#### [What you will do]
Edit the rows below so that each "Lamport Stadium" becomes "Varsity Stadium" and nothing else changes. Leave the pictures out of your answer.

Lines of data:
###
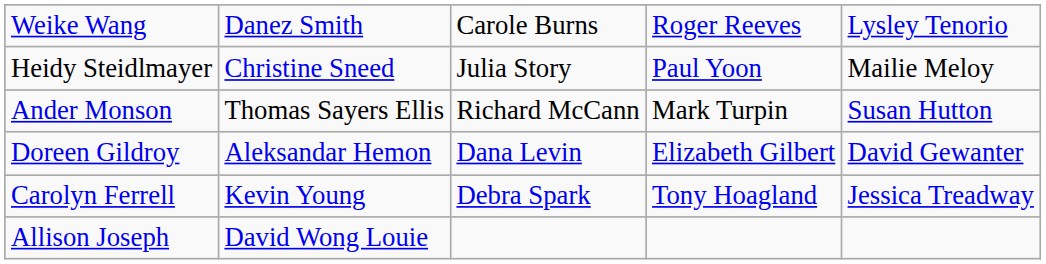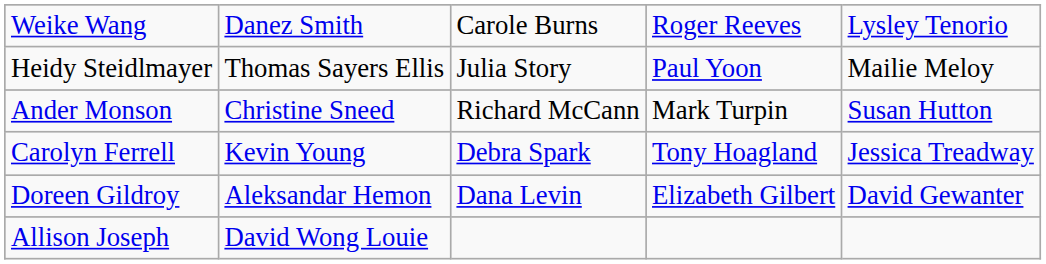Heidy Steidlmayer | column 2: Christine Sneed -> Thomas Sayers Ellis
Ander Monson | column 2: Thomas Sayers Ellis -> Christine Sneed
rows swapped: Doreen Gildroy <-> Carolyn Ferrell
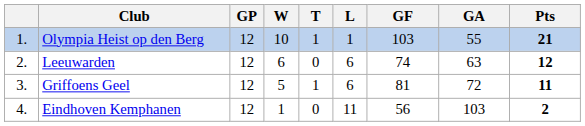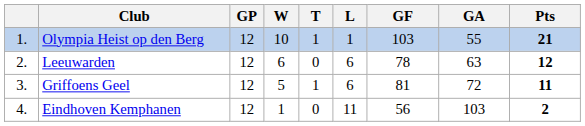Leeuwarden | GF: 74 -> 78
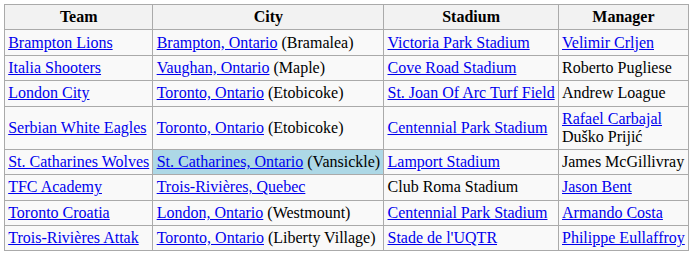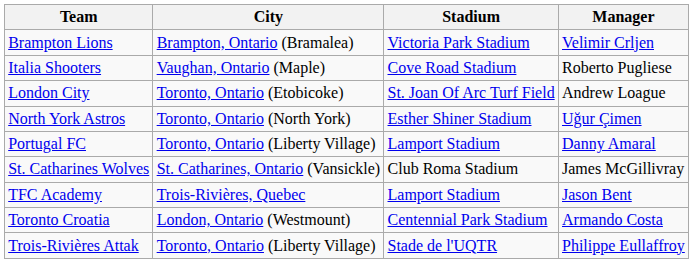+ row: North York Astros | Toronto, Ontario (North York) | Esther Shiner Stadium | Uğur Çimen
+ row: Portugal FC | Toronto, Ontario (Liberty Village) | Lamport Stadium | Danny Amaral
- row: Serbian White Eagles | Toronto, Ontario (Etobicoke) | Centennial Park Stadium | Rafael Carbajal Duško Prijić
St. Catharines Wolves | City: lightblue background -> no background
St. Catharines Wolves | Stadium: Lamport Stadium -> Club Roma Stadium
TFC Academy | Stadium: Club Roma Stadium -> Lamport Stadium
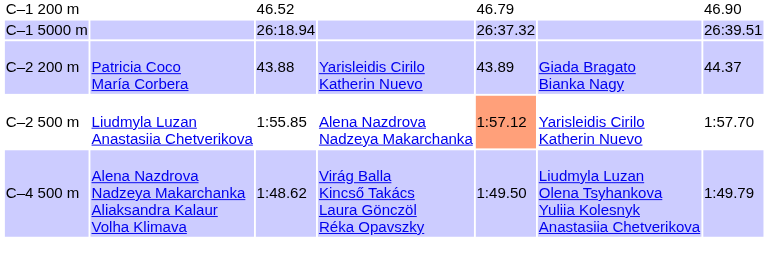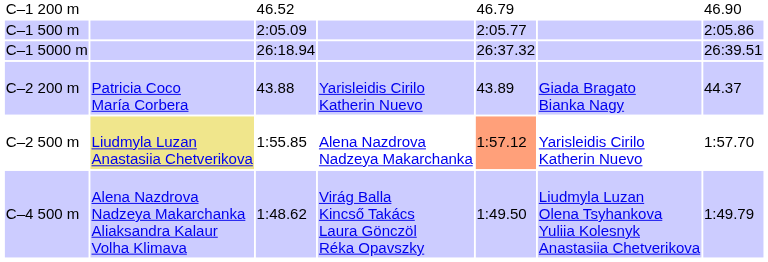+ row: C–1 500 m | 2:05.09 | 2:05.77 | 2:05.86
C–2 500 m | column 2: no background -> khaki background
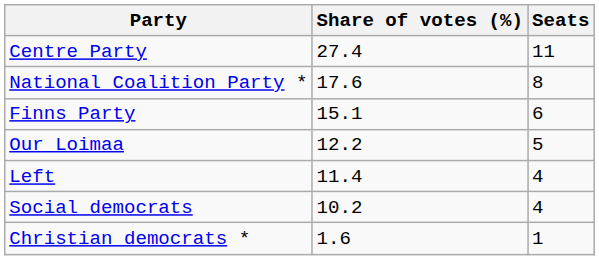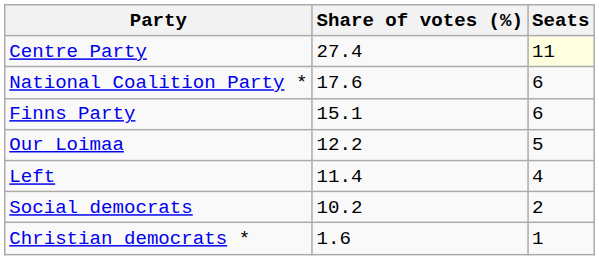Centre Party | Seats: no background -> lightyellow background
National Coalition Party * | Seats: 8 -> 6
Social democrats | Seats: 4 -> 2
###
#### [Final result]
Heidy Steidlmayer | column 2: Christine Sneed -> Thomas Sayers Ellis
Ander Monson | column 2: Thomas Sayers Ellis -> Christine Sneed
rows swapped: Doreen Gildroy <-> Carolyn Ferrell
Leeuwarden | GF: 74 -> 78
+ row: North York Astros | Toronto, Ontario (North York) | Esther Shiner Stadium | Uğur Çimen
+ row: Portugal FC | Toronto, Ontario (Liberty Village) | Varsity Stadium | Danny Amaral
- row: Serbian White Eagles | Toronto, Ontario (Etobicoke) | Centennial Park Stadium | Rafael Carbajal Duško Prijić
St. Catharines Wolves | City: lightblue background -> no background
St. Catharines Wolves | Stadium: Varsity Stadium -> Club Roma Stadium
TFC Academy | Stadium: Club Roma Stadium -> Varsity Stadium
+ row: C–1 500 m | 2:05.09 | 2:05.77 | 2:05.86
C–2 500 m | column 2: no background -> khaki background
Centre Party | Seats: no background -> lightyellow background
National Coalition Party * | Seats: 8 -> 6
Social democrats | Seats: 4 -> 2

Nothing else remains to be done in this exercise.